[Collected data]
════
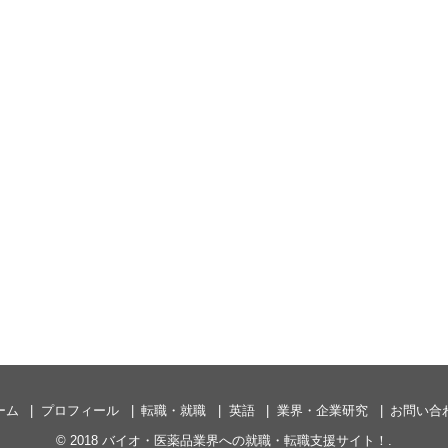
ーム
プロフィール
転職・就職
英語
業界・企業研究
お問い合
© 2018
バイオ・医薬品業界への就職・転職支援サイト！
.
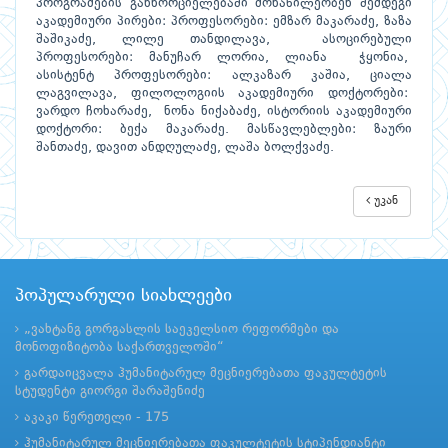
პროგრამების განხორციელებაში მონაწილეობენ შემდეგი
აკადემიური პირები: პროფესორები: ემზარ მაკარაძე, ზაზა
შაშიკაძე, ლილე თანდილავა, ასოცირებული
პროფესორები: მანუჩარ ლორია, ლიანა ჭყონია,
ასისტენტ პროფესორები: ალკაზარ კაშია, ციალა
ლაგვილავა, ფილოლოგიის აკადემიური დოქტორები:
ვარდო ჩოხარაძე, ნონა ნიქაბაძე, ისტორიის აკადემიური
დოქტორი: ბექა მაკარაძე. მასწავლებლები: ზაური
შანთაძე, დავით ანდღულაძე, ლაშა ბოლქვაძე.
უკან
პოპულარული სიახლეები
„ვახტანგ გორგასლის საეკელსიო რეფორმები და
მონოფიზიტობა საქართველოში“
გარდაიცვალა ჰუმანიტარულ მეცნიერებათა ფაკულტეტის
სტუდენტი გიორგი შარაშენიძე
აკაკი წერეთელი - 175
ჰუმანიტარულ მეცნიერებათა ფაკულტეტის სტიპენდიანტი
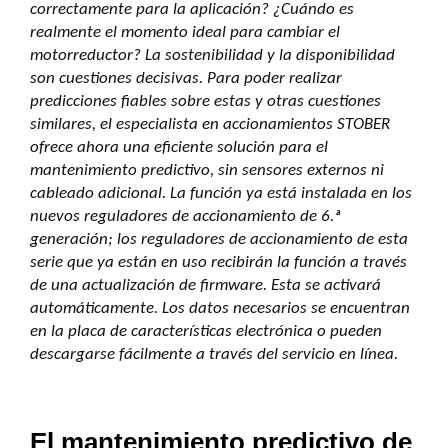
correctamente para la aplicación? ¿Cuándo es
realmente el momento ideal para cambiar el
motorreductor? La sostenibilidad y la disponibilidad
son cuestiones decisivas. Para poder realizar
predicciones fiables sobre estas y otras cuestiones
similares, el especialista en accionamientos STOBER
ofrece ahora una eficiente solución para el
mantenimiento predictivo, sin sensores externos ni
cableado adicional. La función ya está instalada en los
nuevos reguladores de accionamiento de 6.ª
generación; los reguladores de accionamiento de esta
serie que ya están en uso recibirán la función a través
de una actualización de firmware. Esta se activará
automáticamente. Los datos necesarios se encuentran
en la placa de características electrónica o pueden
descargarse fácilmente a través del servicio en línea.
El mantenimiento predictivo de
════
• WHAT TO PRODUCE: Print every entry exactly; omit the pictures.

• ANSWER BELOW:
ーム
プロフィール
転職・就職
英語
業界・企業研究
お問い合
© 2018
バイオ・医薬品業界への就職・転職支援サイト！
.
პროგრამების განხორციელებაში მონაწილეობენ შემდეგი
აკადემიური პირები: პროფესორები: ემზარ მაკარაძე, ზაზა
შაშიკაძე, ლილე თანდილავა, ასოცირებული
პროფესორები: მანუჩარ ლორია, ლიანა ჭყონია,
ასისტენტ პროფესორები: ალკაზარ კაშია, ციალა
ლაგვილავა, ფილოლოგიის აკადემიური დოქტორები:
ვარდო ჩოხარაძე, ნონა ნიქაბაძე, ისტორიის აკადემიური
დოქტორი: ბექა მაკარაძე. მასწავლებლები: ზაური
შანთაძე, დავით ანდღულაძე, ლაშა ბოლქვაძე.
უკან
პოპულარული სიახლეები
„ვახტანგ გორგასლის საეკელსიო რეფორმები და
მონოფიზიტობა საქართველოში“
გარდაიცვალა ჰუმანიტარულ მეცნიერებათა ფაკულტეტის
სტუდენტი გიორგი შარაშენიძე
აკაკი წერეთელი - 175
ჰუმანიტარულ მეცნიერებათა ფაკულტეტის სტიპენდიანტი
correctamente para la aplicación? ¿Cuándo es
realmente el momento ideal para cambiar el
motorreductor? La sostenibilidad y la disponibilidad
son cuestiones decisivas. Para poder realizar
predicciones fiables sobre estas y otras cuestiones
similares, el especialista en accionamientos STOBER
ofrece ahora una eficiente solución para el
mantenimiento predictivo, sin sensores externos ni
cableado adicional. La función ya está instalada en los
nuevos reguladores de accionamiento de 6.ª
generación; los reguladores de accionamiento de esta
serie que ya están en uso recibirán la función a través
de una actualización de firmware. Esta se activará
automáticamente. Los datos necesarios se encuentran
en la placa de características electrónica o pueden
descargarse fácilmente a través del servicio en línea.
El mantenimiento predictivo de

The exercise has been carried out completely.